▸ **What is needed**:
Go through the entries and copy every one exactly.

▸ **Dataset records**:
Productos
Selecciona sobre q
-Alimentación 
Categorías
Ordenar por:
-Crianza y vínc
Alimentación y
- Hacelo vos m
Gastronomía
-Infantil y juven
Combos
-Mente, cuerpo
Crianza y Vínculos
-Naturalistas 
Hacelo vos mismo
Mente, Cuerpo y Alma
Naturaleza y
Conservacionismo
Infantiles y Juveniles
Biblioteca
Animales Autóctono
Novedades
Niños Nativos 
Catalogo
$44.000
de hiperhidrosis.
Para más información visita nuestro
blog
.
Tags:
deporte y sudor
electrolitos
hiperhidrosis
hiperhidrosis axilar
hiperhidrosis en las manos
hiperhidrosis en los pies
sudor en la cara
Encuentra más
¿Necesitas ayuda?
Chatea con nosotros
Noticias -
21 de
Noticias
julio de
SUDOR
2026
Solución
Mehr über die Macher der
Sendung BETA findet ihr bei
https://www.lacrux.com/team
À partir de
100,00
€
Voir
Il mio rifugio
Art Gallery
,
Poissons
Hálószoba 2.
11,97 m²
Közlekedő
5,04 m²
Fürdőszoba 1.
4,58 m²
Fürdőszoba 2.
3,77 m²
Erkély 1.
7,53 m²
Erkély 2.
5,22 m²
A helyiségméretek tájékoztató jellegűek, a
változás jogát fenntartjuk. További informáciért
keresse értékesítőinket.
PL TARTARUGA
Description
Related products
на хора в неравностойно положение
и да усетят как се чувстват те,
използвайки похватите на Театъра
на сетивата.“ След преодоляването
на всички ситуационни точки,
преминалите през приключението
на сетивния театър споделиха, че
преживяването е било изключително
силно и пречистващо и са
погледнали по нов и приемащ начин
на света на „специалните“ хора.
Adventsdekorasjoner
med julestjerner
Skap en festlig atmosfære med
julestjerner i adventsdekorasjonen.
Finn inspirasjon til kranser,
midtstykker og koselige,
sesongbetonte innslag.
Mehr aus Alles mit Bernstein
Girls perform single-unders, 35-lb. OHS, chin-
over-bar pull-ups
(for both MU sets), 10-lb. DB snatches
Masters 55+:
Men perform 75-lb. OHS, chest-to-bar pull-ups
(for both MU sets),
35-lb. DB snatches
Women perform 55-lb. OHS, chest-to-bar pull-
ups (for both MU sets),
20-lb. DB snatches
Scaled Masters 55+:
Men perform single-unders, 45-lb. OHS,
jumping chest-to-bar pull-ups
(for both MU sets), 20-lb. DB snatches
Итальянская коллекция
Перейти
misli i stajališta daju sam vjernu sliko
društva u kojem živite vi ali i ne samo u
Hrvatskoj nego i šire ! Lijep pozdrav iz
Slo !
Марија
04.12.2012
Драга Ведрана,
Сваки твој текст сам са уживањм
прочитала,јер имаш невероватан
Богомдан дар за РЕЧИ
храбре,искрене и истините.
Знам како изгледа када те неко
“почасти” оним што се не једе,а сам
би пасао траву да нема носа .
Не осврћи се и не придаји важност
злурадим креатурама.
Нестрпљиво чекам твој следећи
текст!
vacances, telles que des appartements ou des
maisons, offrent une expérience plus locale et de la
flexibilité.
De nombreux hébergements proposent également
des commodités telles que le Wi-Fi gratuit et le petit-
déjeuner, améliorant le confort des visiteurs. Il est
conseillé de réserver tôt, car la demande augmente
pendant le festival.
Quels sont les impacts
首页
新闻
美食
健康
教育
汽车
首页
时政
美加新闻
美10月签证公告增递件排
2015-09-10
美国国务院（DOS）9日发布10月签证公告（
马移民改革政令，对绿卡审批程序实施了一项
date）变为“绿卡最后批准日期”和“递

▸ **Exercise output**:
Productos
Selecciona sobre q
-Alimentación 
Categorías
Ordenar por:
-Crianza y vínc
Alimentación y
- Hacelo vos m
Gastronomía
-Infantil y juven
Combos
-Mente, cuerpo
Crianza y Vínculos
-Naturalistas 
Hacelo vos mismo
Mente, Cuerpo y Alma
Naturaleza y
Conservacionismo
Infantiles y Juveniles
Biblioteca
Animales Autóctono
Novedades
Niños Nativos 
Catalogo
$44.000
de hiperhidrosis.
Para más información visita nuestro
blog
.
Tags:
deporte y sudor
electrolitos
hiperhidrosis
hiperhidrosis axilar
hiperhidrosis en las manos
hiperhidrosis en los pies
sudor en la cara
Encuentra más
¿Necesitas ayuda?
Chatea con nosotros
Noticias -
21 de
Noticias
julio de
SUDOR
2026
Solución
Mehr über die Macher der
Sendung BETA findet ihr bei
https://www.lacrux.com/team
À partir de
100,00
€
Voir
Il mio rifugio
Art Gallery
,
Poissons
Hálószoba 2.
11,97 m²
Közlekedő
5,04 m²
Fürdőszoba 1.
4,58 m²
Fürdőszoba 2.
3,77 m²
Erkély 1.
7,53 m²
Erkély 2.
5,22 m²
A helyiségméretek tájékoztató jellegűek, a
változás jogát fenntartjuk. További informáciért
keresse értékesítőinket.
PL TARTARUGA
Description
Related products
на хора в неравностойно положение
и да усетят как се чувстват те,
използвайки похватите на Театъра
на сетивата.“ След преодоляването
на всички ситуационни точки,
преминалите през приключението
на сетивния театър споделиха, че
преживяването е било изключително
силно и пречистващо и са
погледнали по нов и приемащ начин
на света на „специалните“ хора.
Adventsdekorasjoner
med julestjerner
Skap en festlig atmosfære med
julestjerner i adventsdekorasjonen.
Finn inspirasjon til kranser,
midtstykker og koselige,
sesongbetonte innslag.
Mehr aus Alles mit Bernstein
Girls perform single-unders, 35-lb. OHS, chin-
over-bar pull-ups
(for both MU sets), 10-lb. DB snatches
Masters 55+:
Men perform 75-lb. OHS, chest-to-bar pull-ups
(for both MU sets),
35-lb. DB snatches
Women perform 55-lb. OHS, chest-to-bar pull-
ups (for both MU sets),
20-lb. DB snatches
Scaled Masters 55+:
Men perform single-unders, 45-lb. OHS,
jumping chest-to-bar pull-ups
(for both MU sets), 20-lb. DB snatches
Итальянская коллекция
Перейти
misli i stajališta daju sam vjernu sliko
društva u kojem živite vi ali i ne samo u
Hrvatskoj nego i šire ! Lijep pozdrav iz
Slo !
Марија
04.12.2012
Драга Ведрана,
Сваки твој текст сам са уживањм
прочитала,јер имаш невероватан
Богомдан дар за РЕЧИ
храбре,искрене и истините.
Знам како изгледа када те неко
“почасти” оним што се не једе,а сам
би пасао траву да нема носа .
Не осврћи се и не придаји важност
злурадим креатурама.
Нестрпљиво чекам твој следећи
текст!
vacances, telles que des appartements ou des
maisons, offrent une expérience plus locale et de la
flexibilité.
De nombreux hébergements proposent également
des commodités telles que le Wi-Fi gratuit et le petit-
déjeuner, améliorant le confort des visiteurs. Il est
conseillé de réserver tôt, car la demande augmente
pendant le festival.
Quels sont les impacts
首页
新闻
美食
健康
教育
汽车
首页
时政
美加新闻
美10月签证公告增递件排
2015-09-10
美国国务院（DOS）9日发布10月签证公告（
马移民改革政令，对绿卡审批程序实施了一项
date）变为“绿卡最后批准日期”和“递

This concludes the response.